The Chinese government failed to act quickly enough to curb the spread of the Wuhan virus, risking further outbreaks, a Hong Kong-based Chinese virologist has said.
The latest measures by the Wuhan government – forbidding its citizens from leaving the city – came too late and would not help stop the virus spreading, Guan Yi, the Director of the State Key Laboratory of Emerging Infectious Diseases and the Center of Influenza Research, The University of Hong Kong, said in an interview with Chinese media.
A lot of people had left Wuhan over the previous week and many infected people carried the virus to other Chinese cities, Guan said, adding that the Wuhan government should have taken steps earlier to avoid spreading the disease.
It was likely a large-scale outbreak would happen with the number of infections 10 times more than the SARS outbreak in 2003, he said.
Guan said he recently visited Wuhan and found the hygiene in wet markets there was terrible, and less than 10% of local people were wearing masks. He said he was now isolating himself at his home in Hong Kong after discovering the Wuhan virus was out of control.
He said it was difficult to trace the source of the Wuhan disease as the municipal government had closed the Huanan Seafood Market early this month, while many research institutes refused to offer support. He said he had participated in tracking the sources of avian influenza, SARS, influenza A and the swine influenza, and had never felt hopeless, but he does now.
The Wuhan government has forbidden its citizens from leaving the city from 10am on Thursday. However, a total of 300,000 people left the city on Wednesday, according to some mainland reports.
In 2003, a total of 5,327 were found to have been infected with the SARS coronavirus in China, with the death toll at 349. In Hong Kong, 1,755 SARS patients were identified and 299 of them died and many suffered from avascular necrosis due to high-dose steroid therapy.
The Hong Kong government has been urged by medical experts to strengthen its preventive measures against the Wuhan virus after two confirmed cases were reported in the city.
On Wednesday, a 39-year-old mainland Chinese man, who was living in Wuhan, tested positive for the Wuhan virus after he was intercepted at a customs checkpoint in Hong Kong on Tuesday evening because he had a fever. His four relatives stayed overnight at the Empire Hotel in Tsim Sha Tsui on Tuesday and departed for Manila on Wednesday morning.
A 56-year-old man, who held a Hong Kong ID card, also tested positive for the Wuhan virus at the Prince of Wales Hospital on Wednesday. He went to visit his parents in Wuhan on January 10 and felt sick last Saturday.
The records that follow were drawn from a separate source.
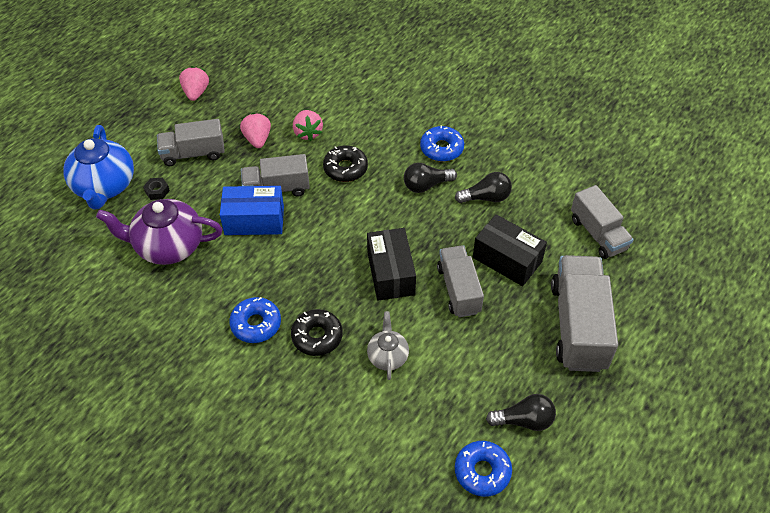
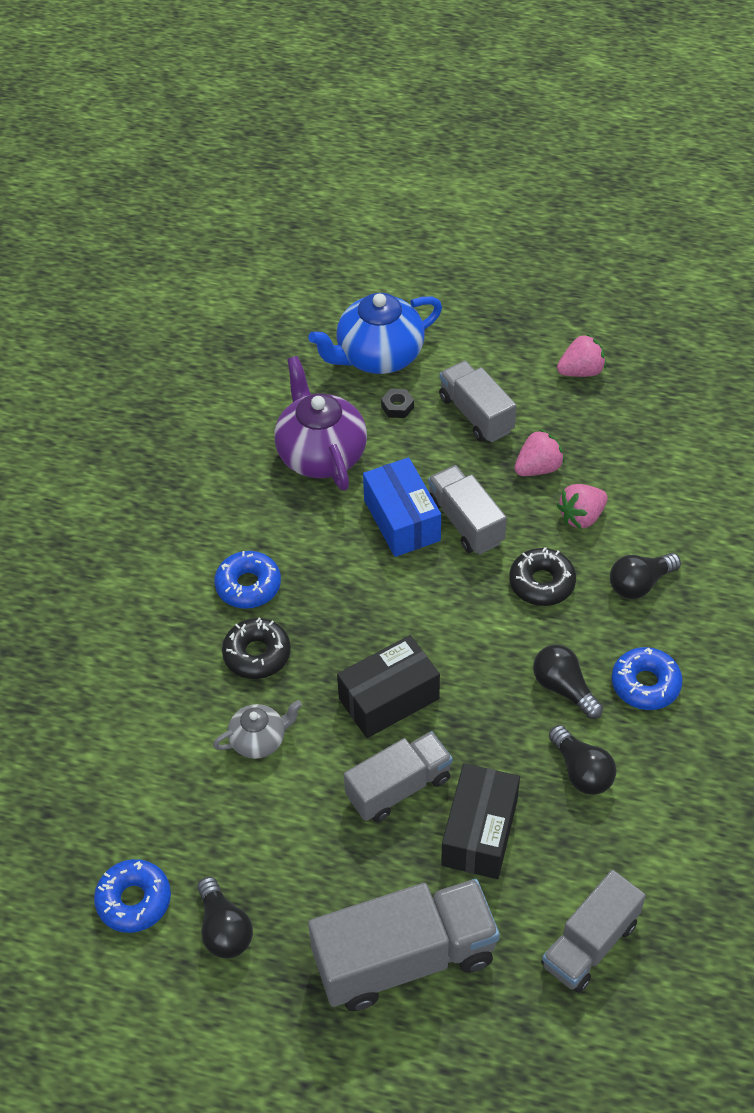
camera: 70 degrees right, 0 degrees up
none -> black light bulb [610,553,681,599]

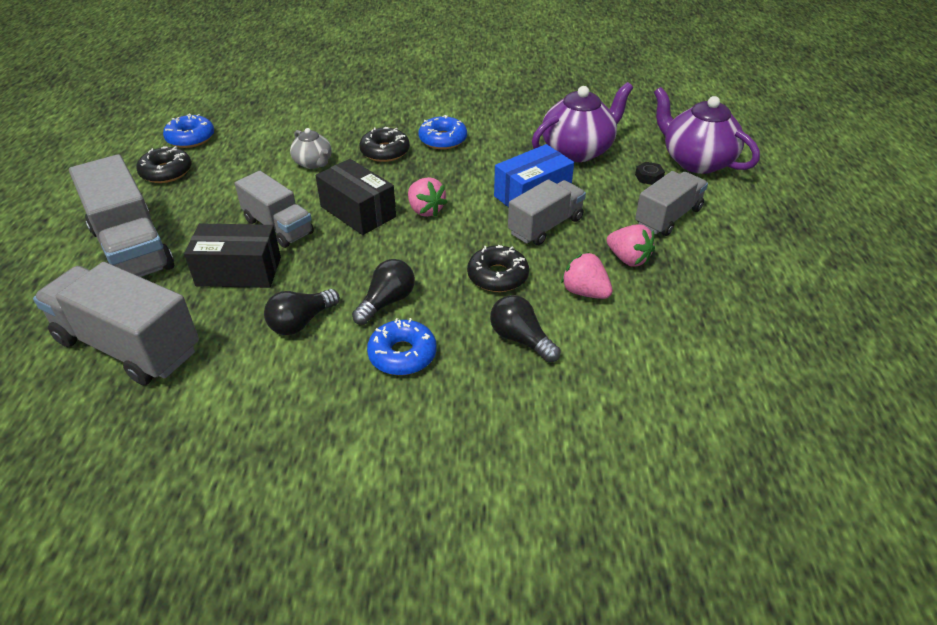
camera: 75 degrees right, 10 degrees down
black light bulb [197,877,253,958] -> black donut [136,146,192,183]
blue teapot [308,293,442,374] -> purple teapot [654,87,760,174]
grey truck [541,870,646,993] -> grey truck [33,262,199,385], size x1.56
pink strawberry [557,334,606,377] -> pink strawberry moved to [408,177,448,217]

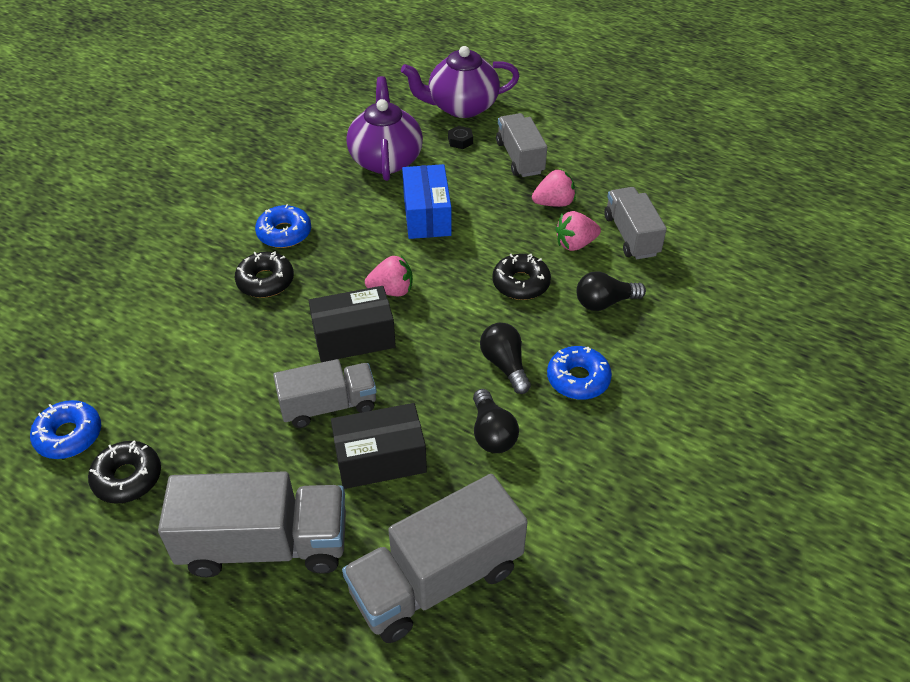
camera: 60 degrees left, 5 degrees up
black box [184,223,281,288] -> black box turned 45 degrees clockwise [331,403,427,489]
grey teapot [290,128,332,169] -> none
grey truck [508,179,586,245] -> grey truck moved to [604,187,667,259]

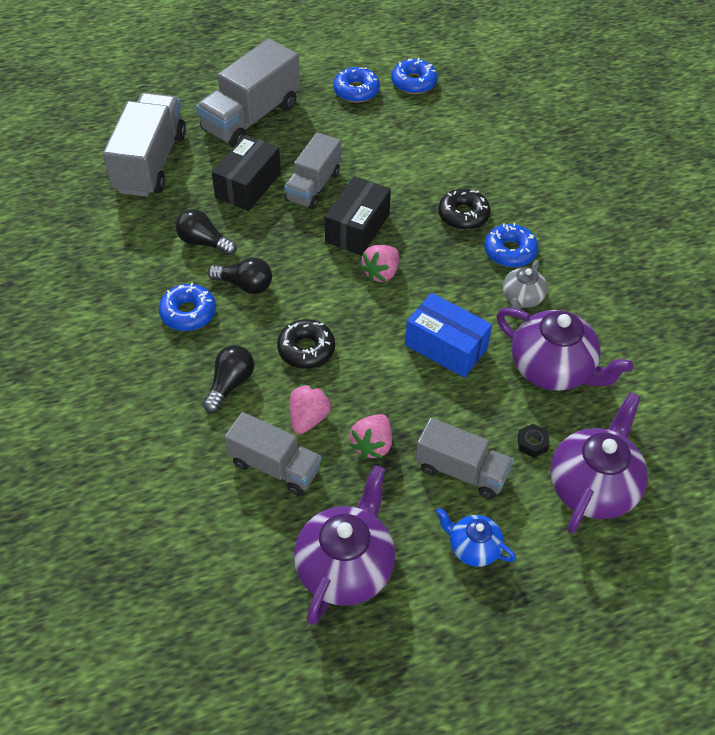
camera: 130 degrees right, 5 degrees up
black donut [88,441,161,504] -> blue donut [333,67,380,103]
none -> purple teapot [294,465,395,625]
none -> blue teapot [436,508,516,567]
none -> grey teapot [503,260,547,309]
He went to Shenzhen on Air China flight CA8279 on Sunday and took the East Rail Line to return to Hong Kong. He went to the Prince of Wales Hospital on Monday, but was discharged the same day as his body temperature was normal.
He tried to isolate himself from his family by staying in the Alva Hotel By Royal in Shatin. He went to the hospital again on Tuesday due to a continuous fever.
The second patient’s wife, who was living in Oceanaire in Ma On Shan, and two medical staff are not in quarantine.
The second case was special as the infected person did not have a fever but was found to have pneumonia two days after going to a hospital, said David Hui Shu-cheong, Chairman, Department of Medicine and Therapeutics, Faculty of Medicine, The Chinese University of Hong Kong.
Hui said the government had to identify the loophole in its anti-epidemic measures.
Hui added that Hong Kong should launch health declarations for Express Rail Link passengers, instead of only incoming flight passengers. He also said that those who refused to disclose their illnesses should be fined.
The Hong Kong government should immediately launch a black travel alert to Wuhan, said Ho Pak-leung, the president of the University of Hong Kong’s Centre for Infection.
Center for Health Protection Controller Wong Ka-hing said it was not possible to ask all incoming travelers to declare their health conditions as the number of travelers was huge. However, Wong said the government would consider launching health declarations for Express Rail Link passengers.
The Macau government on Thursday canceled its Lunar New Year celebrations, including a parade on January 27, to lower the risk of spreading the virus. Two cases, involving a 52-year-old businesswoman and a 66-year-old man from Wuhan, have been confirmed in Macau so far.
Macau chief executive Ho Iat-seng said the gaming city had bought 20 million masks for its citizens and had begun to check the body temperatures of outbound tourists. Ho said Macau could suspend the operations of some casinos if necessary. Ho also said he would lead a special task force to fight the Wuhan virus.
By late on Wednesday evening, the number of confirmed cases in China reached 571 with 95 in serious condition and the death toll at 17. There were another 393 suspected cases in the country. The Chinese government traced 5,897 people who had close contact with the infected, while 4,928 were under medical observation.